Annette was back at Hoskins at 7 o’clock on Monday morning and spent most of Monday and Tuesday there waiting for reports to come in from searching planes and boats. The 2 diverted charters found nothing and a special search plane was sent down from Rabaul. Through the morning a report came in that we had been seen on Saturday at Wall, between Malalia and Ewase. The boat sighted was not ours but the report made the searches think that we could be on land somewhere along the coast.

Speed-boats called at all villages between Ewase and Malalia on Monday and it was stablished that we must be out to sea. By mid-day on Monday two search planes had arrived from Rabaul, one from Lae and an army plane which was at Hoskins joined in the search with many boats, etc. Through the day there were numerous reports of debris being seen late in the afternoon and a ketch towing a speed-boat was seen heading for Talasea. Soon after 4 o’clock the air search was abandoned for the day due to bad visibility. (The Cessna which flew over us on Monday afternoon was making its last sweep for the day.) Nothing came of the ketch report and it was discovered in Talasea that the outfit belonged to a crocodile shooter.

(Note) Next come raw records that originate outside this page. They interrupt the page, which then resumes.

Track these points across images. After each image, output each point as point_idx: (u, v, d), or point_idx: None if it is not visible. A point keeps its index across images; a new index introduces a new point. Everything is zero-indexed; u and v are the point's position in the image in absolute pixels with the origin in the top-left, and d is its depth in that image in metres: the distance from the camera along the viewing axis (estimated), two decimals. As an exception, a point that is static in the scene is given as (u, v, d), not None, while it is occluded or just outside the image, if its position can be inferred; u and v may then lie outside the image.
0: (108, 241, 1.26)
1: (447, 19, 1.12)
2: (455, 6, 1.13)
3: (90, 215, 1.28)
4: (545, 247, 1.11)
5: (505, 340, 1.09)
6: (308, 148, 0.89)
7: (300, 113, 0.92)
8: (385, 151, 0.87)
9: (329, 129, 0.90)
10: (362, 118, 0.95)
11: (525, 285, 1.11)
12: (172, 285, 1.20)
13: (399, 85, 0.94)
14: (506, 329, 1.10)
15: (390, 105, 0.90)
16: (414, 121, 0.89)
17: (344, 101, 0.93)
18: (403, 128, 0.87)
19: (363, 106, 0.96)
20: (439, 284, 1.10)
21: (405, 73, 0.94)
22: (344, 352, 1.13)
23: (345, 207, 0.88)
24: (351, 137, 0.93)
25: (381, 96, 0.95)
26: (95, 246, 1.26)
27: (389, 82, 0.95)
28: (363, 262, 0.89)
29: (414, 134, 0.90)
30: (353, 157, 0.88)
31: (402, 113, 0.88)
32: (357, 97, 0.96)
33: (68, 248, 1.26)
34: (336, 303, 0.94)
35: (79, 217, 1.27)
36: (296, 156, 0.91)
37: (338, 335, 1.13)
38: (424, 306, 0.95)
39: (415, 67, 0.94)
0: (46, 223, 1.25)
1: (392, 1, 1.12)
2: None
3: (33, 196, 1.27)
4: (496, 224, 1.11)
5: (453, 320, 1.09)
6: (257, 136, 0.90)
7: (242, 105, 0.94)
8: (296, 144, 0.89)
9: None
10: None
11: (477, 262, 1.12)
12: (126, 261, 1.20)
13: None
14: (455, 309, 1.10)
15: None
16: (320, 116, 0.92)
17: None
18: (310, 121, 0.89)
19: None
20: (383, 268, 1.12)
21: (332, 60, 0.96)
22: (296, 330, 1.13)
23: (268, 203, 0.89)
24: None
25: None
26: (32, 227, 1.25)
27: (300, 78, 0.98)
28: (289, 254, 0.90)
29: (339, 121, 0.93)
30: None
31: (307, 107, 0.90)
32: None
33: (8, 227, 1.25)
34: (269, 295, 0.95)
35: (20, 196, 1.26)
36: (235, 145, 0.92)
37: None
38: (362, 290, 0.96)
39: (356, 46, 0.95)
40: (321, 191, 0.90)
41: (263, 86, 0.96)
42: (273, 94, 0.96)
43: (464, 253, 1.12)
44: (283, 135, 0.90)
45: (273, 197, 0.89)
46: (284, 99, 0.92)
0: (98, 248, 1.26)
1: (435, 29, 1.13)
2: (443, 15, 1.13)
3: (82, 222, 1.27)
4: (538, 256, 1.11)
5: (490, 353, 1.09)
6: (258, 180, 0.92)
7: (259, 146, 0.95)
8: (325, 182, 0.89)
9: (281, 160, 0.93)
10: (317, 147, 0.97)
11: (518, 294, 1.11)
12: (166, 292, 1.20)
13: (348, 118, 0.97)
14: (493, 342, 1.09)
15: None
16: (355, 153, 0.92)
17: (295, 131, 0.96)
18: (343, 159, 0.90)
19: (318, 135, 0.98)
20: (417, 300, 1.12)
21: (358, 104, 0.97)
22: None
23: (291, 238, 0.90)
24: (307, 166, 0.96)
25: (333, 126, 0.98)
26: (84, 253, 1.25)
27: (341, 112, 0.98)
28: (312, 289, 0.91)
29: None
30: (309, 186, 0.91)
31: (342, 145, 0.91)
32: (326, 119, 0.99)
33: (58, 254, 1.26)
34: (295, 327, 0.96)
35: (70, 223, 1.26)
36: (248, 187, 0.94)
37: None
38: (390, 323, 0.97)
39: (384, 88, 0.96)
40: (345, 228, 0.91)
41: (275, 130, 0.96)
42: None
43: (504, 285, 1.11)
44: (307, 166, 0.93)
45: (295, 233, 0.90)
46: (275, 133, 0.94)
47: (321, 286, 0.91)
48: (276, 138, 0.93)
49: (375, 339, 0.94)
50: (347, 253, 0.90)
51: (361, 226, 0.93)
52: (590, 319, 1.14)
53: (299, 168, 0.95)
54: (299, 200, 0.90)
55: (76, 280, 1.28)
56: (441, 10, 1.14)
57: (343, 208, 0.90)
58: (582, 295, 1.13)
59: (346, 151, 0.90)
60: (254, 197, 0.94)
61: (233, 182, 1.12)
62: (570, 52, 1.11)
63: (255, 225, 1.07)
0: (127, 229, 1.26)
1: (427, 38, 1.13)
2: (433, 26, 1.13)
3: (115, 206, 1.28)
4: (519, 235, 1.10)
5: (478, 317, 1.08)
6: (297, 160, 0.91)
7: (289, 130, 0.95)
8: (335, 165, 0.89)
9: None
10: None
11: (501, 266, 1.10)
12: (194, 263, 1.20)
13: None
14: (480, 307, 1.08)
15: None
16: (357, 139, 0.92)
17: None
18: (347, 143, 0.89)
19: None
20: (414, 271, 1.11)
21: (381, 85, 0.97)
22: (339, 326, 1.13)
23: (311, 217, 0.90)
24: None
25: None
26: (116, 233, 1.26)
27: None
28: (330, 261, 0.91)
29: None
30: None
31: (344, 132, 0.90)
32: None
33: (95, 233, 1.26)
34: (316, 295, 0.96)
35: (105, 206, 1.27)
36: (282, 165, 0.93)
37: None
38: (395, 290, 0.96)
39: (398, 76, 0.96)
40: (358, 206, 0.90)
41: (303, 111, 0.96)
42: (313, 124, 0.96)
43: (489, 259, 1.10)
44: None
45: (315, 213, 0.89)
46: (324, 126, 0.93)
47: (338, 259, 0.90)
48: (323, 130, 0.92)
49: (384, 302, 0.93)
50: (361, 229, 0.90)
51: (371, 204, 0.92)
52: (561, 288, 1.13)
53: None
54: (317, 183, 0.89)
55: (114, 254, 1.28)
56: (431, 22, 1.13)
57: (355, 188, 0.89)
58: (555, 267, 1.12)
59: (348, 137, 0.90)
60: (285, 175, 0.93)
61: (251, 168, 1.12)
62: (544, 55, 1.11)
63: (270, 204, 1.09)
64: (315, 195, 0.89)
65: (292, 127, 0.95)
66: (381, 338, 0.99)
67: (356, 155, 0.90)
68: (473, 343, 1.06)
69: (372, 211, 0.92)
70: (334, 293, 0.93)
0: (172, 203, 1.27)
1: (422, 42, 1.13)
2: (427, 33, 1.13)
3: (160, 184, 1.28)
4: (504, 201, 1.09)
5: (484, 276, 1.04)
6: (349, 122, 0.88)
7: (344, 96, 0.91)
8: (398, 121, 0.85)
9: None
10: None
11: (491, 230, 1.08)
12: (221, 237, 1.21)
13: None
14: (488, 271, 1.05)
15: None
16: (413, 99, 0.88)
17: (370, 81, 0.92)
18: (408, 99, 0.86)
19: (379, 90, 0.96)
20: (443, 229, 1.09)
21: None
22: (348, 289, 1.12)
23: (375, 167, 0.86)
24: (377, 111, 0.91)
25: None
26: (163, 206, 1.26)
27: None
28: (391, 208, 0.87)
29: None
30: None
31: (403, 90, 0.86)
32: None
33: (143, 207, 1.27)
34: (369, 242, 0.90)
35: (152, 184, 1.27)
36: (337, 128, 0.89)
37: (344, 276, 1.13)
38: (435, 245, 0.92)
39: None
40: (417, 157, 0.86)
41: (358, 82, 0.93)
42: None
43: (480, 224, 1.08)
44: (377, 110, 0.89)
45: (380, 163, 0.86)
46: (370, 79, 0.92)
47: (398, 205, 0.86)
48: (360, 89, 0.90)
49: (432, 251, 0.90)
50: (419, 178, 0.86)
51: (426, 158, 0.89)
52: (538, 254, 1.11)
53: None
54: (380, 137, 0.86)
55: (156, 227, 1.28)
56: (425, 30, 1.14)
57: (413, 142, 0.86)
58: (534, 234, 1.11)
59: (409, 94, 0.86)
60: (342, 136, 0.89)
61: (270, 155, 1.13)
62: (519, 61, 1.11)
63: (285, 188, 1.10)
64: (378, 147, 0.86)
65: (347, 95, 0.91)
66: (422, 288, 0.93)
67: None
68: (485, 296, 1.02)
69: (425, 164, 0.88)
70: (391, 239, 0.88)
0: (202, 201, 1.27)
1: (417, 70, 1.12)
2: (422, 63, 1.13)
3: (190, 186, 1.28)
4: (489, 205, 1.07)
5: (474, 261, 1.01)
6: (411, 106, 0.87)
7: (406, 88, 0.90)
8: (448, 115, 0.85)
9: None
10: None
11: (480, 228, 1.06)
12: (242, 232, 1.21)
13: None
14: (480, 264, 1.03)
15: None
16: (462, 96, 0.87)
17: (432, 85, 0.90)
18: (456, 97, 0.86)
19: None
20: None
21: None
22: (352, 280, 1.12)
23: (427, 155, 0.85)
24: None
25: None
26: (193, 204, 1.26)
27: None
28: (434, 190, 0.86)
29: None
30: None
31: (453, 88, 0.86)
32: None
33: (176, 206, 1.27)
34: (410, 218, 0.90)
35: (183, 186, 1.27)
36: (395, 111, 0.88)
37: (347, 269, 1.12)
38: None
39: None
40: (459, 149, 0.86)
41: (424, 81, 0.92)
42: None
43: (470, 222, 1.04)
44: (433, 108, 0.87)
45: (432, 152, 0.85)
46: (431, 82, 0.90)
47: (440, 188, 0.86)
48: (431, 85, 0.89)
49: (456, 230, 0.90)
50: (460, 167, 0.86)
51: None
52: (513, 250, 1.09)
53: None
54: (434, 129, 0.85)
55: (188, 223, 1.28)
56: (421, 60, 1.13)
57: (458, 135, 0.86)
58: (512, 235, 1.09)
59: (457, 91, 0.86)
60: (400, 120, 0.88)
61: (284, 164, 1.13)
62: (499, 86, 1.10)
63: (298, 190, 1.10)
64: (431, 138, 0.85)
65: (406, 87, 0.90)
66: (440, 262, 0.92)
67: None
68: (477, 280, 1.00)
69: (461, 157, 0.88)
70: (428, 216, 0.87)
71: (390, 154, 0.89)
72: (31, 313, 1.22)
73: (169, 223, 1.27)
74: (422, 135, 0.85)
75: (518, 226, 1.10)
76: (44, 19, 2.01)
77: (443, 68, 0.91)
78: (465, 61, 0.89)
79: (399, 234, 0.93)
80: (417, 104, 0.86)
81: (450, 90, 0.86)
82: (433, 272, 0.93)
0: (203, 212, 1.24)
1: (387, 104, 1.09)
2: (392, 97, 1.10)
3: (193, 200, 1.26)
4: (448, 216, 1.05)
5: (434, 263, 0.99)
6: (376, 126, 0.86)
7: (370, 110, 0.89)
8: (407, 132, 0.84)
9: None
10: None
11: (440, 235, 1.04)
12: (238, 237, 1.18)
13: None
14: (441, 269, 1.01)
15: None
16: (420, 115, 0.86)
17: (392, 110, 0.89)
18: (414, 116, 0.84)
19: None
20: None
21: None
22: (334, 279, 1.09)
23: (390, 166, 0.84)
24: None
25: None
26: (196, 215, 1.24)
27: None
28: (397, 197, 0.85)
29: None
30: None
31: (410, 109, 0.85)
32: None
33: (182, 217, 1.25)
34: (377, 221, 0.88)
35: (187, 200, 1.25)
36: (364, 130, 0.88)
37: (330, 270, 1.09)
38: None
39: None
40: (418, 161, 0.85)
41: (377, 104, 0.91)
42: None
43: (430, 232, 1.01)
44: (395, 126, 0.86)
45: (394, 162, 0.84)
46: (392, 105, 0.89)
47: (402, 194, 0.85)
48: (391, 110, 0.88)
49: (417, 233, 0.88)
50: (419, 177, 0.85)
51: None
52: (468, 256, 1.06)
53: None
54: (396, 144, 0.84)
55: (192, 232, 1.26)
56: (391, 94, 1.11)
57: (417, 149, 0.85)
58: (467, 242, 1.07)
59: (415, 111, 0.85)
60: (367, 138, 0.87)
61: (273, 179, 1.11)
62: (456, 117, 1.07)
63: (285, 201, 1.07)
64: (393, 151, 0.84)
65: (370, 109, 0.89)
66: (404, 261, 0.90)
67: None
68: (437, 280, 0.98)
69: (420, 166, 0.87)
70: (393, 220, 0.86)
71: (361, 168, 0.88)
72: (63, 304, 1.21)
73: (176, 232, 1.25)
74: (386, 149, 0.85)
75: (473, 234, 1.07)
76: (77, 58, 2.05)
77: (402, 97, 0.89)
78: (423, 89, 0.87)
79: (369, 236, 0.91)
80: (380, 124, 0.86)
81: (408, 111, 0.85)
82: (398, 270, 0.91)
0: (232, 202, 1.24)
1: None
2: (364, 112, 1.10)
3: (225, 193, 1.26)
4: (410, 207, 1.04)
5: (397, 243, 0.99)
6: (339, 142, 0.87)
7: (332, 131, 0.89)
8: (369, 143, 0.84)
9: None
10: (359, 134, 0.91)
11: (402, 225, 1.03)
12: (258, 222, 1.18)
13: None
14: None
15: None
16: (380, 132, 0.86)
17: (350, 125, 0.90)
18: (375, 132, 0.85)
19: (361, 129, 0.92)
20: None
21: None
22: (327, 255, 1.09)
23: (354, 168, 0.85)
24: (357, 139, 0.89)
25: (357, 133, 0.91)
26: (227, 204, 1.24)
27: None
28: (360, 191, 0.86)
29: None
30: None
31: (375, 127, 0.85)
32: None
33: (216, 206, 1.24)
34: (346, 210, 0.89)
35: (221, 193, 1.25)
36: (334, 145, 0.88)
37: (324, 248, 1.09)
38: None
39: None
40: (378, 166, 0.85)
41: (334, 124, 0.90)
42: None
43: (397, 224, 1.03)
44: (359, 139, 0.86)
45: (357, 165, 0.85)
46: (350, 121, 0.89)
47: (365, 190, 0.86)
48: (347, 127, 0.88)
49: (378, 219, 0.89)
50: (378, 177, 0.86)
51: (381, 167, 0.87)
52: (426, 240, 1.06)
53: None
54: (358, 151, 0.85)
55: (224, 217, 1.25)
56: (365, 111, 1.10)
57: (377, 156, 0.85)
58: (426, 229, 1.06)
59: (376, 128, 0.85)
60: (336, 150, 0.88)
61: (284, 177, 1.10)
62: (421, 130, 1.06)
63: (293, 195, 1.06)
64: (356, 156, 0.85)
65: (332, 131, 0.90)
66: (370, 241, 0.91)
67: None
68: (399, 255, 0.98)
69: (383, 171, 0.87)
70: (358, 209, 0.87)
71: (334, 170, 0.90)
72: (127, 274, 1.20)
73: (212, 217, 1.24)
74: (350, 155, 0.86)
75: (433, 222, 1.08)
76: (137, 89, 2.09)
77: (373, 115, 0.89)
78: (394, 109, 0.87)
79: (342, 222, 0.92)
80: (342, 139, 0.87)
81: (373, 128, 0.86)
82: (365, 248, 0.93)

Annette came back to Malalia to put in a very long, tense night before she headed back to Hoskins early on Tuesday morning. On Tuesday 5 search planes were out and all regular flights were diverted and numerous boats from Talasea, Hoskins and the Ewase area joined in the search. We have heard since that some of our friends from the Ewase area went out in a tug determined not to come in until we were found and in fact were not very far from us when the Beagle found us.

The first tentative report that we had been found came to Annette soon after we had been spotted and although everyone was fairly certain that it was us Annette was not told definitely just in case there was some mistake. John Robbins (Asst. to the Bishop) had come down from Rabaul that morning and was out in one of the search planes. When he came in he was able to tell Annette that there was no doubt at all that we had been found and that we still had plenty of kick left in us. It was all much harder for Annette than for me as I knew we were safely in the boat but Annette had no idea if the boat was still afloat, if we were swimming or what happened.

Her anxiety was not over either until we actually arrived at Hoskins as she had been warned that we might not be in very good shape. She soon saw that there wasn’t much to worry about on that score. I was told in one of the villagesI visited recently that everyone was convinced that the dinghy and John and I had all been swallowed by a tremendous snake which according to local legend swims about between the Kapiura River and Moi Moi Point (where we broke down).

We have heard that we were found by the Beagle really by accident. A passenger on a regular flight from Lae to Rabaul reported a floating object off Kimbe Island. The Beagle went to investigate, found only part of a coconut tree but decided to make a sweep out past the Talasea peninsula and found us. As someone in Hoskins said we will probably never know who that passenger was.

John Robbins conducted a service of thanksgiving at Malalia on Wednesday and a lot of people from surrounding villages came in. Annette and I fully intended to be at the service but we lay down to have a sleep in the morning and did not move until after 4 o’clock and of course everything was over.

This has been an experience which neither of us would want again but it has meant a lot to us in lots of ways. It has made us profoundly grateful to realise just how many people in Australia and New Guinea were praying for us and thinking of us during the 4 days. To say we are thankful for all that was done for us here would be a great understatement. Everything that could possibly be done was done both in efforts to find us and in looking after Annette and we are still hearing reports of what different people in different places did in trying to help us.

Annette and I have come through this with a stronger faith and have come closer to God – and I think a lot of other people too. Everything is quite back to normal here now. We are looking forward to the time left in the Nakanai Circuit, to leave in Australia at the end of the year and then to move to Kieta in April.